John Milton 1608-1674
English is often referred to as ‘the language of Shakespeare and Milton.’ Milton’s poetry has been seen as the most perfect poetic expression in the English language for four centuries.
His most famous poem, the epic Paradise Lost is a high point of English epic poetry. Its story has entered into English and European culture to such an extent that the details of our ideas of heaven and hell and paradise, Adam and Eve, Satan and his legions’ war against God, the arch angel Gabriel and all of those Genesis characters and events, come from Milton’s imagining of them in this poem.
Although so many of our ideas about that story come from Paradise Lost Milton is not read much these days. He is still studied in universities that wish to give their students a grounding in classic English poetry, however.
Paradise Lost has all the elements of Greek epic poetry, such as extended metaphors; a hero with cosmic significance (Satan); a setting that encompasses the whole world or, in this case, the universe; battle deeds that go beyond normal acts of warfare; the intervention of supernatural beings in the affairs of humans; and language that is suited to the elevated events and the characters of the epic. Itg is this last characteristic that most distances the modern reader from Milton’s poetry. This extract shows how far distant the poetry is from the modern taste:
The Angel ended, and in Adams Eare
So Charming left his voice, that he a while
Thought him still speaking, still stood fixt to hear;
Then as new wak’t thus gratefully repli’d.

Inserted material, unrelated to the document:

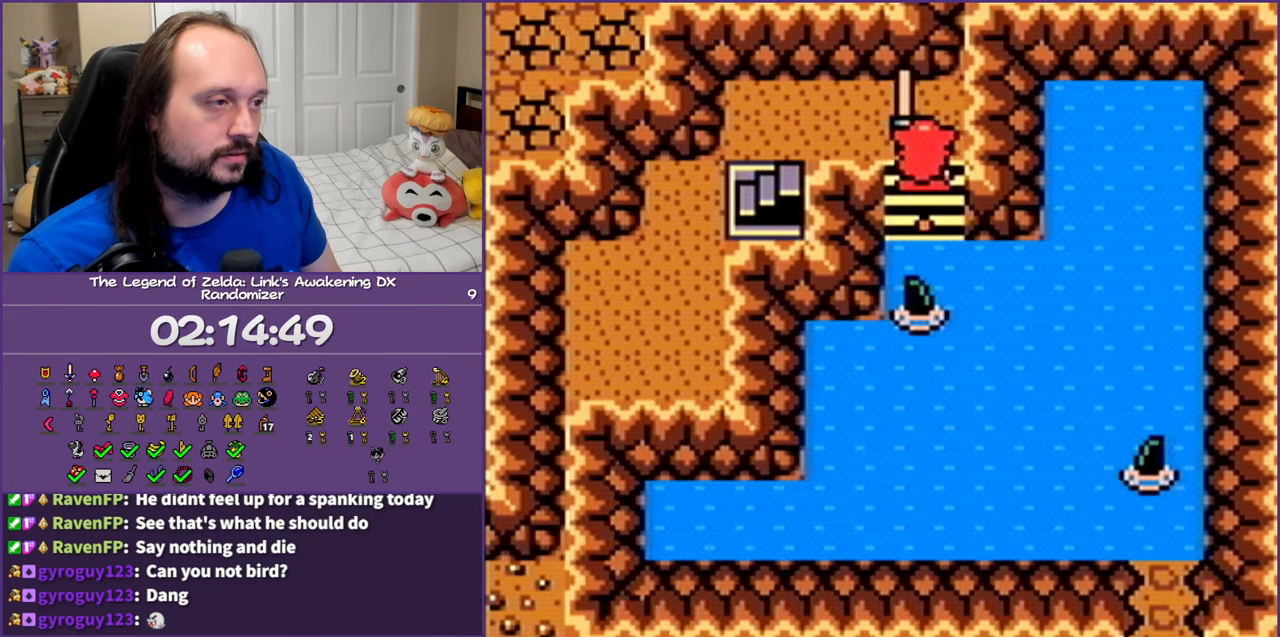
{"buttons": ["DPAD_DOWN", "DPAD_LEFT"], "events": [[33, "DPAD_LEFT", "down"], [83, "A", "up"], [150, "DPAD_UP", "up"], [317, "DPAD_DOWN", "down"]]}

What thanks sufficient, or what recompence
Equal have I to render thee, Divine
Hystorian, who thus largely hast allayd
The thirst I had of knowledge, and voutsaf’t
This friendly condescention to relate
Things else by me unsearchable, now heard
With wonder, but delight, and, as is due,
With glorie attributed to the high
Creator; something yet of doubt remaines,
Which onely thy solution can resolve.
When I behold this goodly Frame, this World
Of Heav’n and Earth consisting, and compute,
Thir magnitudes, this Earth a spot, a graine,
An Atom, with the Firmament compar’d
And all her numberd Starrs, that seem to rowle
Spaces incomprehensible (for such
Thir distance argues and thir swift return
Diurnal) meerly to officiate light
Round this opacous Earth, this punctual spot,
One day and night; in all thir vast survey
Useless besides, reasoning I oft admire,
How Nature wise and frugal could commit
Such disproportions, with superfluous hand
So many nobler Bodies to create,
Greater so manifold to this one use,
For aught appeers, and on thir Orbs impose
Such restless revolution day by day
Repeated, while the sedentarie Earth,
That better might with farr less compass move,
Serv’d by more noble then her self, attaines
Her end without least motion, and receaves,
As Tribute such a sumless journey brought
Of incorporeal speed, her warmth and light.
Milton was a man of letters, and a civil servant. He was politically active – a pamphleteer – a republican and supporter of Oliver Cromwell. Although by the time of his death Paradise Lost was already being spoken of as the greatest poem in the English language he died poor, as a result of his republican views and anti-monarchist involvement.